Monday, December 15, 2008

Anh "Joseph" Cao: The Resume of a Democrat, Part II

The conservative-leaning Washington Times has a live-chat interview with Cao posted on its website. It's well worth a read. Two of my favorite Q&A exchanges:

Hello, Congressman-elect. I read somewhere that you were interested in joining the Congressional Black Caucus. Is that true? Also, do you think Congress should be more reflective of the diverse nation? Do you think having a more diverse Congress can or will change the course of legislation? Thanks. by Christina Bellantoni
Answer: Yes, it is true. As you know, the majority of my constituents is African-American and I belief that belonging to the African-American Caucus will assist me in working with the African-American Community. And yes, I do think that Congress should be more reflective of the diverse nation, and be more inclusive, and less hostile, to immigrants. I hope that a more diverse Congress will help to encourage and create better "fairness" in legislation. by Anh_Joseph_Cao
Your future colleagues in the House Republican Conference have said you are their future. Was your House race decided on local issues, or is there a broader national message Republicans should learn from it? by Stephen Dinan
Answer: The House race was decided on local issues; however, I do hope that the Republican Party should be more progressive on their stance on certain issues, and be more inclusive of minority groups. by Anh_Joseph_Cao
As I've said all along, I think the Republican Party is in for a shock. Cao's no fundagelical. And those hard right-wing conservatives who are looking at Cao as the best things since sliced bread for the GOP and the face of the party's future are all suffering from Mad Cao Disease. I remain enthusiastic about Cao's election. I do think Cao will seriously consider a switch to the Democratic Party before the next election. But if the GOP does take up Cao as the future of the Party, then I have to say that this would be a welcome change. If so, the future of the GOP is its liberal wing, and that's not a bad GOP to have. However, there was one Q&A that could be worrisome on one level.
I've read that you work as an immigration lawyer. Could you describe the specific ways in which you agree and disagree with the immigration bill that was filibustered in the Senate in 2007? Would you change the bill in any way if you were drafting a bill for the 2009 Congress? by Northern Virginia
Answer: I am sorry, but I am not familiar with the immigration bill filibustered in the Senate. by Anh_Joseph_Cao
Now, if Cao really is unfamiliar with this bill, that is a sign that he really is out of touch and supremely naive. But, the man is an immigration lawyer. There's no way he can be a good immigration lawyer and not be familiar with the immigration bill filibustered in the Senate. Personally, after having listened to him speak precisely on some of the nuances of the immigration issues reflected in this recent legislation, I believe Cao is being purposefully cagey here. I think he very much supported the Comprehensive Immigration Reform bill that was filibustered, and I think he would go even further towards a more liberalized immigration policy that emphasized a path to citizenship for undocumented immigrants in this country and would reject a militarization of the border advocated by the hard-core, rightwing, anti-illegal immigrant movement. Cao is playing the GOP, though I don't think he's necessarily trying to be deceptive about it.
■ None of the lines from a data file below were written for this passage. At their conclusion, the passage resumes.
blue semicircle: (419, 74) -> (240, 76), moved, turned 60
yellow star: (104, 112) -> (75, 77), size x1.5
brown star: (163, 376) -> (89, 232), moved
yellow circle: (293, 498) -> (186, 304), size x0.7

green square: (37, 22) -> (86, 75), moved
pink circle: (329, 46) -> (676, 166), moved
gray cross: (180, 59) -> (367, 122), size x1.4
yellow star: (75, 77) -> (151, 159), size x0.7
I'm convinced that he's certainly not so naive as some people think.


mominem said...

I doubt anyone is familiar with the bill mentioned, even its sponsors.

As a practicing lawyer I imagine he was more concerned with the current law and how it applied to his clients.

Huck said...

mominem - I don't doubt that many are not so familiar with all the fine print details of the legislation, but one would have had to be living in a hole not to have been aware of some of the major provisions: paying a fine, paying any back taxes, waiting at the end of the line, touchback provisions, family reunification issues, temporary work visas, etc. And the argument that he was more concerned with current law than with the provisions of future law such that he would pay no attention to the legislation strike me as unfathomable. His livelihood depends on knowing immigration law, and not even making minimal preparations to be ready to absorb work under the new legislation would seem to make him come across as a very unprepared immigration lawyer. But, the fact is that I KNOW he knew about at least some of the provisions of the immigration legislation because he responded to questions concerning this legislation at a Candidate forum that I and some others hosted in late October. It defies credulity that he wouldn't be familiar with the immigration bill at some level. It's not like this was some obscure legislative initiative in the last Congress. Any person running for Congress would need to have some rudimentary knowledge of major legislation recently tackled by the Congress.